**Exercise brief:**
Please give, exactly as they appear below, the line with "nose: (293, 200)" and every line after it through the final one, and nothing else.

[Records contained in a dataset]
--*--

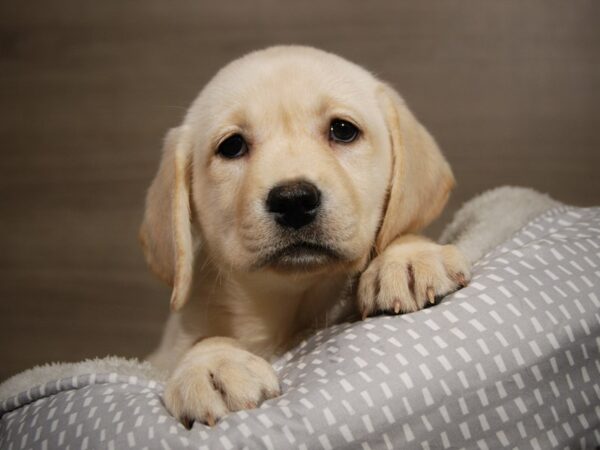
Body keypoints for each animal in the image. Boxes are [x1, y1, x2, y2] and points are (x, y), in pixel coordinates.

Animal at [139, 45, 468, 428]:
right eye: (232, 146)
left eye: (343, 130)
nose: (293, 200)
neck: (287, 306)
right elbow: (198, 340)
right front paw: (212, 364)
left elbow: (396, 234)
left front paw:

--*--

**Response for this exercise:**
nose: (293, 200)
neck: (287, 306)
right elbow: (198, 340)
right front paw: (212, 364)
left elbow: (396, 234)
left front paw:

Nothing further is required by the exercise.